The data source provides a CSV file with all opening hours for the next 3 months (day by day) for all post offices in France. This means it has more than 1.6 million lines.
Example (there are 90 lines about that same post office, one per day):
(the three "11:45" are max time for sending letters, parcels, etc. This might be useful in a future import but for now it's ignored)
What's great is that the first column is the ID of the post office which is already used in OSM to identify post offices, in the ref:FR:LaPoste=* attribute.
What's not great is that it contains hours for every single date, not rules like "every Saturday, from 09:15 to 12:00". See below.
ODbL Compliance verified: YES
The datanova data is ODbL licensed.
The concept is to run a set of scripts that create opening hours rules from the above, set them into the corresponding OSM objects, prepare changesets by chunks of 100 (geographically close together), and upload them.
- Only set the opening hours on post offices that don't have any
- ... or which still have the hours set by the script in the past
- See Talk:Import/FrenchPostOfficeOpeningHours for discussion about what to do about existing entries that don't agree with the datanova data.
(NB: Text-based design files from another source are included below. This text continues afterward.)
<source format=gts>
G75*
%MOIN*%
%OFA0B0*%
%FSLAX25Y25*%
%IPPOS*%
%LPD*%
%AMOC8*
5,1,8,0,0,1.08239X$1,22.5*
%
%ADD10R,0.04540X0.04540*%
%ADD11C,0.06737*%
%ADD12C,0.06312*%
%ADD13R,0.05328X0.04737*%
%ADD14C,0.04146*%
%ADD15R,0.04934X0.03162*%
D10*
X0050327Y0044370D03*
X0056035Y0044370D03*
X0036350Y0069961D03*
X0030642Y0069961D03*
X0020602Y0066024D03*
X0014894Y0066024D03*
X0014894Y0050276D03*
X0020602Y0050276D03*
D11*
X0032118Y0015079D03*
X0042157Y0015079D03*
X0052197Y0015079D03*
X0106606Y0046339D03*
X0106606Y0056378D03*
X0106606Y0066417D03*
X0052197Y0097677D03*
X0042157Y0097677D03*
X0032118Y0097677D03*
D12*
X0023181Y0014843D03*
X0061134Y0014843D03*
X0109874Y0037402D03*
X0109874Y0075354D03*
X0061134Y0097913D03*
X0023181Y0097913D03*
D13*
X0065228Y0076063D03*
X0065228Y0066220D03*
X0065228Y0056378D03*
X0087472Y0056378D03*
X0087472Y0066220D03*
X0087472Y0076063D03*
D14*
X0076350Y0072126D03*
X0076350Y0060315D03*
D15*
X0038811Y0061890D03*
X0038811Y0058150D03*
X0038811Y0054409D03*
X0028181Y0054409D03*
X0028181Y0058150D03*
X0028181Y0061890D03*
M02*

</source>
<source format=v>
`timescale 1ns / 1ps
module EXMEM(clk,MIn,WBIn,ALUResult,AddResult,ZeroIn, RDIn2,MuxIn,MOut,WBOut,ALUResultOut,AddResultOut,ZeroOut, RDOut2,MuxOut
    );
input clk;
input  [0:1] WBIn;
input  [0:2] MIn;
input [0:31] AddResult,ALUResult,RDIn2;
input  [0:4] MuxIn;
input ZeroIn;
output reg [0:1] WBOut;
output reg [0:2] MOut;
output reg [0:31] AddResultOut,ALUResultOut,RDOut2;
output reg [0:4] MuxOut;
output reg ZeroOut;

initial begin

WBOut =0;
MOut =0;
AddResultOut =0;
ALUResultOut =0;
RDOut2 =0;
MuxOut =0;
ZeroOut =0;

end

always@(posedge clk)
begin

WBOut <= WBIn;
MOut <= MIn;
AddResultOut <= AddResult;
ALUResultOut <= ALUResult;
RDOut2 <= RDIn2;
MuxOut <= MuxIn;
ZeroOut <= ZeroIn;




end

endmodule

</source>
For now they are kept untouched.
See the README on github for the full details about the algorithms.
Given that the CSV file contains opening hours for every single day, a script is needed to identify patterns and reverse-engineer the rules from the data.
For instance, based on the 95 lines that are about the 15830A post office, the script outputs this one line:
15830A|AVIGNON REPUBLIQUE|Mo,We-Fr 08:30-12:30,13:30-18:00;Tu 08:30-12:30,14:00-18:00;Sa 09:15-12:00;PH off
Current status (statistics)
datanova: 17364 post offices: 17044 with resolved rules, 320 with unresolved rules.
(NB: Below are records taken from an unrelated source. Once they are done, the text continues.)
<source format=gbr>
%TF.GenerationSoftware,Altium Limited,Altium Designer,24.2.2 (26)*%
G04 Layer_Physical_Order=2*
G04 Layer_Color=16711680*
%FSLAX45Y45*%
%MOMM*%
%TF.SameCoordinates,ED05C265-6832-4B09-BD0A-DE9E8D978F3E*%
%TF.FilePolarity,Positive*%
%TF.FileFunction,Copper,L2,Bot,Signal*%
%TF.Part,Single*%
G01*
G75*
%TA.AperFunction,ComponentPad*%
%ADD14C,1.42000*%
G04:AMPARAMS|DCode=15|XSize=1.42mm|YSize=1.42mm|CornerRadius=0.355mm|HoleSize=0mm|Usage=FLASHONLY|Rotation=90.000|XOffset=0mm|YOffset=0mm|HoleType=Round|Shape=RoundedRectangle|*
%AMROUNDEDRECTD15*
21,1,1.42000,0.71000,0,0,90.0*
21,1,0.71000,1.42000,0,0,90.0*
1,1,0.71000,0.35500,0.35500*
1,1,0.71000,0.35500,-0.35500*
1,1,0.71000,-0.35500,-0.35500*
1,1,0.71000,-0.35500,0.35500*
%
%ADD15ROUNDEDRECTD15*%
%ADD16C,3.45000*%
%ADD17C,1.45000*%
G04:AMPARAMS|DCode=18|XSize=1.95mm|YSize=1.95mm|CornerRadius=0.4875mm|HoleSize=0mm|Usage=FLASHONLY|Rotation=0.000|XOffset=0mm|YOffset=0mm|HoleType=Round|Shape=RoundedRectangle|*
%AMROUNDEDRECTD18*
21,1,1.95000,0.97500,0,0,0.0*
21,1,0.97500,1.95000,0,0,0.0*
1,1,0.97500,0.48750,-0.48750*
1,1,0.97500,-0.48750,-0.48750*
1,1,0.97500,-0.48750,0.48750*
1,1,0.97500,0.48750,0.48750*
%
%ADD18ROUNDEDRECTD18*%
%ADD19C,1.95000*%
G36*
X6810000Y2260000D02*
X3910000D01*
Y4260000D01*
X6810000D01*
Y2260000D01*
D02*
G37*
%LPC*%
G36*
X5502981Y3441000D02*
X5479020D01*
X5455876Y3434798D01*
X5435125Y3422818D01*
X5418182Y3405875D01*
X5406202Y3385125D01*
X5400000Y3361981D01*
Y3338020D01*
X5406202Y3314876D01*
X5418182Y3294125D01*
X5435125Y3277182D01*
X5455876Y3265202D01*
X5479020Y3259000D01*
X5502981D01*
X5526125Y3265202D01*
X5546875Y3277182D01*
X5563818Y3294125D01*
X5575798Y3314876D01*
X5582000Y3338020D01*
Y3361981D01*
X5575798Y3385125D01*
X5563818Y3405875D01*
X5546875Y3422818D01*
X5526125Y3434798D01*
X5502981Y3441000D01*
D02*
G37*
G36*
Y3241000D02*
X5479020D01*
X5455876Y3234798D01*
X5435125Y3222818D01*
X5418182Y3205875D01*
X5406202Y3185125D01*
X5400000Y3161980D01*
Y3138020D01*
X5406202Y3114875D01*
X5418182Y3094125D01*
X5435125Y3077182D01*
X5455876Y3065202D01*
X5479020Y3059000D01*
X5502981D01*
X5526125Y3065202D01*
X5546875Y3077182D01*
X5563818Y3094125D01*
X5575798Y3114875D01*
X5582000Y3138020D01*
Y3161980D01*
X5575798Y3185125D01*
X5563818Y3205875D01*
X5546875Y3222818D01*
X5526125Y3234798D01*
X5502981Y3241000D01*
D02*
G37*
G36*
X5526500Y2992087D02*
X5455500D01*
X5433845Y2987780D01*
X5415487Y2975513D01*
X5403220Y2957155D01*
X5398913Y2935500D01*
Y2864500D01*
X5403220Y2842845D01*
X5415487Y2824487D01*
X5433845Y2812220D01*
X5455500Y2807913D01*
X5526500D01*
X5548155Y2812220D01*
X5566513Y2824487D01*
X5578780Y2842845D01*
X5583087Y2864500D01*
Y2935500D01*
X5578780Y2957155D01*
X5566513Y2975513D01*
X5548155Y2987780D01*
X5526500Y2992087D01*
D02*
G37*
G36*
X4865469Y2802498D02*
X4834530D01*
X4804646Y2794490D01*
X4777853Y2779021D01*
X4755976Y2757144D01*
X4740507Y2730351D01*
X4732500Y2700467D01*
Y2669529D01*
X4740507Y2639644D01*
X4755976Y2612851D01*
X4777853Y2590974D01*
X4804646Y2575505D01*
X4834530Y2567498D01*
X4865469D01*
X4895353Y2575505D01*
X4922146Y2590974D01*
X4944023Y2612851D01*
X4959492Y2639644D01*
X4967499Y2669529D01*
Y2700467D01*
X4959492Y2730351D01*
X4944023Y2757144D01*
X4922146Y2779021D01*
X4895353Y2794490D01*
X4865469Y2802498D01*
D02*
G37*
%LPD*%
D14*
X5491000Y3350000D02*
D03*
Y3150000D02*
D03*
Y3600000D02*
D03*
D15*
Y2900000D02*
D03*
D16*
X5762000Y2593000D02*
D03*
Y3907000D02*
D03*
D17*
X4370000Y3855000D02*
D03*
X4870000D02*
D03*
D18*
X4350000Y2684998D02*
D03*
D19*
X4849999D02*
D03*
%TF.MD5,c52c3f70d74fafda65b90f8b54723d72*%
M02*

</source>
OSM data: 12620 post offices with ref:FR:LaPoste
10031 opening hours set by this import. 1056 disagreements (skipped). 61 not in datanova (wrong ref?), 230 not ready (unresolved rules)
Log / Schedule
- 2020-10-30: Dfaure started this import idea -- with thanks to JL Zimmerman for the information about the data source.
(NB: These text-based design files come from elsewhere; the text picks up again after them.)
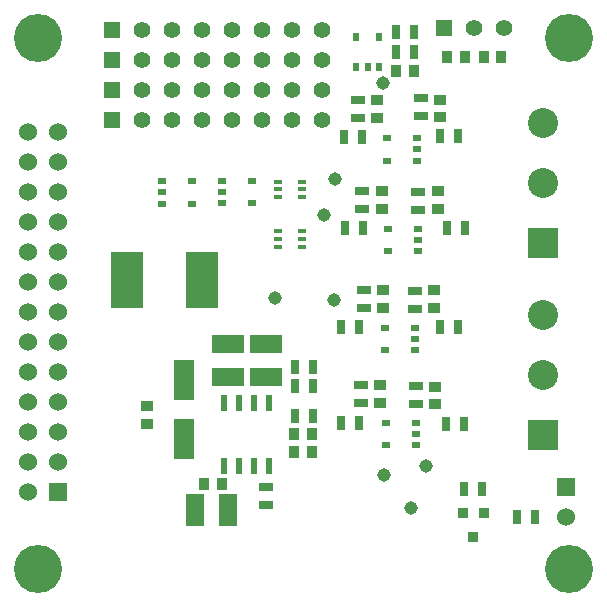
<source format=gts>
G04 (created by PCBNEW (2013-may-18)-stable) date Tue 20 Oct 2015 09:02:20 PM EDT*
%MOIN*%
G04 Gerber Fmt 3.4, Leading zero omitted, Abs format*
%FSLAX34Y34*%
G01*
G70*
G90*
G04 APERTURE LIST*
%ADD10C,0.00590551*%
%ADD11R,0.036X0.036*%
%ADD12R,0.03X0.02*%
%ADD13R,0.02X0.03*%
%ADD14R,0.0236X0.0551*%
%ADD15R,0.11X0.19*%
%ADD16R,0.025X0.045*%
%ADD17R,0.045X0.025*%
%ADD18R,0.055X0.055*%
%ADD19C,0.055*%
%ADD20R,0.026X0.016*%
%ADD21R,0.06X0.06*%
%ADD22C,0.06*%
%ADD23R,0.0709X0.1378*%
%ADD24R,0.0354X0.0394*%
%ADD25R,0.0394X0.0354*%
%ADD26R,0.1X0.1*%
%ADD27C,0.1*%
%ADD28C,0.045*%
%ADD29R,0.106X0.063*%
%ADD30R,0.063X0.106*%
%ADD31C,0.16*%
G04 APERTURE END LIST*
G54D10*
G54D11*
X55299Y-56981D03*
X55999Y-56981D03*
X55649Y-57781D03*
G54D12*
X53826Y-48268D03*
X53826Y-47518D03*
X52826Y-48268D03*
X53826Y-47893D03*
X52826Y-47518D03*
X53767Y-45237D03*
X53767Y-44487D03*
X52767Y-45237D03*
X53767Y-44862D03*
X52767Y-44487D03*
X53728Y-51556D03*
X53728Y-50806D03*
X52728Y-51556D03*
X53728Y-51181D03*
X52728Y-50806D03*
X53748Y-54725D03*
X53748Y-53975D03*
X52748Y-54725D03*
X53748Y-54350D03*
X52748Y-53975D03*
X47295Y-45904D03*
X47295Y-46654D03*
X48295Y-45904D03*
X47295Y-46279D03*
X48295Y-46654D03*
X45287Y-45924D03*
X45287Y-46674D03*
X46287Y-45924D03*
X45287Y-46299D03*
X46287Y-46674D03*
G54D13*
X51762Y-42118D03*
X52512Y-42118D03*
X51762Y-41118D03*
X52137Y-42118D03*
X52512Y-41118D03*
G54D14*
X47360Y-53320D03*
X47360Y-55420D03*
X47860Y-53320D03*
X48360Y-53320D03*
X48860Y-53320D03*
X47860Y-55420D03*
X48360Y-55420D03*
X48860Y-55420D03*
G54D15*
X46604Y-49232D03*
X44104Y-49232D03*
G54D16*
X51855Y-53976D03*
X51255Y-53976D03*
X53085Y-41614D03*
X53685Y-41614D03*
G54D17*
X51909Y-52711D03*
X51909Y-53311D03*
G54D16*
X54739Y-54015D03*
X55339Y-54015D03*
G54D17*
X53740Y-53370D03*
X53740Y-52770D03*
X53897Y-43764D03*
X53897Y-43164D03*
G54D16*
X51933Y-44448D03*
X51333Y-44448D03*
X54562Y-50787D03*
X55162Y-50787D03*
G54D17*
X52007Y-49542D03*
X52007Y-50142D03*
G54D16*
X51855Y-50787D03*
X51255Y-50787D03*
G54D17*
X53700Y-50181D03*
X53700Y-49581D03*
X51811Y-43223D03*
X51811Y-43823D03*
G54D16*
X54562Y-44429D03*
X55162Y-44429D03*
G54D17*
X53818Y-46874D03*
X53818Y-46274D03*
G54D16*
X54778Y-47480D03*
X55378Y-47480D03*
G54D17*
X51948Y-46255D03*
X51948Y-46855D03*
G54D16*
X51992Y-47480D03*
X51392Y-47480D03*
X55929Y-56181D03*
X55329Y-56181D03*
X49700Y-52106D03*
X50300Y-52106D03*
X50300Y-52755D03*
X49700Y-52755D03*
X49700Y-53759D03*
X50300Y-53759D03*
G54D17*
X48740Y-56117D03*
X48740Y-56717D03*
G54D16*
X57701Y-57125D03*
X57101Y-57125D03*
X53685Y-40944D03*
X53085Y-40944D03*
G54D18*
X43606Y-40877D03*
G54D19*
X44606Y-40877D03*
X45606Y-40877D03*
X46606Y-40877D03*
X47606Y-40877D03*
X48606Y-40877D03*
X49606Y-40877D03*
X50606Y-40877D03*
G54D18*
X43606Y-41877D03*
G54D19*
X44606Y-41877D03*
X45606Y-41877D03*
X46606Y-41877D03*
X47606Y-41877D03*
X48606Y-41877D03*
X49606Y-41877D03*
X50606Y-41877D03*
G54D18*
X43606Y-42877D03*
G54D19*
X44606Y-42877D03*
X45606Y-42877D03*
X46606Y-42877D03*
X47606Y-42877D03*
X48606Y-42877D03*
X49606Y-42877D03*
X50606Y-42877D03*
G54D18*
X43606Y-43877D03*
G54D19*
X44606Y-43877D03*
X45606Y-43877D03*
X46606Y-43877D03*
X47606Y-43877D03*
X48606Y-43877D03*
X49606Y-43877D03*
X50606Y-43877D03*
G54D18*
X54669Y-40826D03*
G54D19*
X55669Y-40826D03*
X56669Y-40826D03*
G54D20*
X49147Y-47594D03*
X49147Y-48114D03*
X49147Y-47854D03*
X49947Y-48114D03*
X49947Y-47594D03*
X49947Y-47854D03*
X49147Y-45940D03*
X49147Y-46460D03*
X49147Y-46200D03*
X49947Y-46460D03*
X49947Y-45940D03*
X49947Y-46200D03*
G54D21*
X58759Y-56133D03*
G54D22*
X58759Y-57133D03*
G54D21*
X41818Y-56295D03*
G54D22*
X40818Y-56295D03*
X41818Y-55295D03*
X40818Y-55295D03*
X41818Y-54295D03*
X40818Y-54295D03*
X41818Y-53295D03*
X40818Y-53295D03*
X41818Y-52295D03*
X40818Y-52295D03*
X41818Y-51295D03*
X40818Y-51295D03*
X41818Y-50295D03*
X40818Y-50295D03*
X41818Y-49295D03*
X40818Y-49295D03*
X41818Y-48295D03*
X40818Y-48295D03*
X41818Y-47295D03*
X40818Y-47295D03*
X41818Y-46295D03*
X40818Y-46295D03*
X41818Y-45295D03*
X40818Y-45295D03*
X41818Y-44295D03*
X40818Y-44295D03*
G54D23*
X46003Y-54507D03*
X46003Y-52539D03*
G54D24*
X54782Y-41771D03*
X55374Y-41771D03*
X47264Y-56023D03*
X46672Y-56023D03*
X50276Y-54370D03*
X49684Y-54370D03*
X56003Y-41771D03*
X56595Y-41771D03*
X50276Y-54940D03*
X49684Y-54940D03*
G54D25*
X44783Y-54016D03*
X44783Y-53424D03*
X52460Y-43227D03*
X52460Y-43819D03*
X54547Y-43207D03*
X54547Y-43799D03*
X54389Y-52774D03*
X54389Y-53366D03*
X52559Y-52715D03*
X52559Y-53307D03*
X54350Y-49566D03*
X54350Y-50158D03*
X52657Y-49546D03*
X52657Y-50138D03*
X52618Y-46259D03*
X52618Y-46851D03*
X54468Y-46259D03*
X54468Y-46851D03*
G54D26*
X57992Y-47984D03*
G54D27*
X57992Y-45984D03*
X57992Y-43984D03*
G54D26*
X57992Y-54381D03*
G54D27*
X57992Y-52381D03*
X57992Y-50381D03*
G54D28*
X52657Y-42637D03*
X51003Y-49881D03*
X51062Y-45846D03*
G54D24*
X53089Y-42244D03*
X53681Y-42244D03*
G54D29*
X47480Y-51339D03*
X47480Y-52439D03*
X48759Y-51339D03*
X48759Y-52439D03*
G54D30*
X47479Y-56889D03*
X46379Y-56889D03*
G54D28*
X53582Y-56811D03*
X50669Y-47047D03*
X49035Y-49822D03*
X52677Y-55728D03*
X54074Y-55413D03*
G54D31*
X41161Y-41161D03*
X58838Y-58838D03*
X58838Y-41161D03*
X41161Y-58838D03*
M02*

</source>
- 2020-10-31: Dfaure wrote the initial script to parse opening hours and convert to OSM syntax.
- 2020-11-07: Dfaure created this wiki page and started the discussion on the talk-fr list.
- 2020-11-11: github repo created, JOSM upload procedure tested on a single modification
- 2020-11-12: Entries added to Contributors#France, Import/Catalogue. More discussions on talk-fr, more work on the scripts.
- 2020-11-13: davidfaure_bot OSM user created, and Automated edits/davidfaure bot.
- 2020-11-21: Implemented automated upload and update mechanism with local storage for future comparison.
- 2020-11-28: More tags in changesets (including an upstream contribution to osm-bulk-upload), imports for PH=off, then the rest of the imports. Notified talk-fr with a small report
- Add support for collection times (present in the CSV files)
- Heure_limite_dépôt_Courrier => collection_times
- Heure_limite_dépôt_Chrono => collection_times:chronopost (non standard, needs to be added to the documentation)
- Heure_limite_dépôt_Colis => collection_times:parcel (non standard, needs to be added to the documentation)
Data Import Workflow
See https://github.com/dfaure/DataNovaImportScripts for the details.
Each changeset will contain
- comment=Import des opening_hours sur les bureaux de poste n'en ayant pas
- source=datanova.laposte.fr, 2020-11-21 (day of import)
- created_by=DataNovaImportScripts 1.0.0
Every changeset groups updates for a number of geographically-colocated post offices that need an update. Until October 2021, the script was grouping all changes in a 50000 km² area. Feedback from other contributors resulted in changing this to 5000 km² (the area calculation is very approximate).
Since the data source is automatically updated every day, and covers the next 3 months, the ultimate goal would be a fully automated import every week (to detect changes in opening_hours, and new post offices).
For now, however, I am running the update manually about once a month.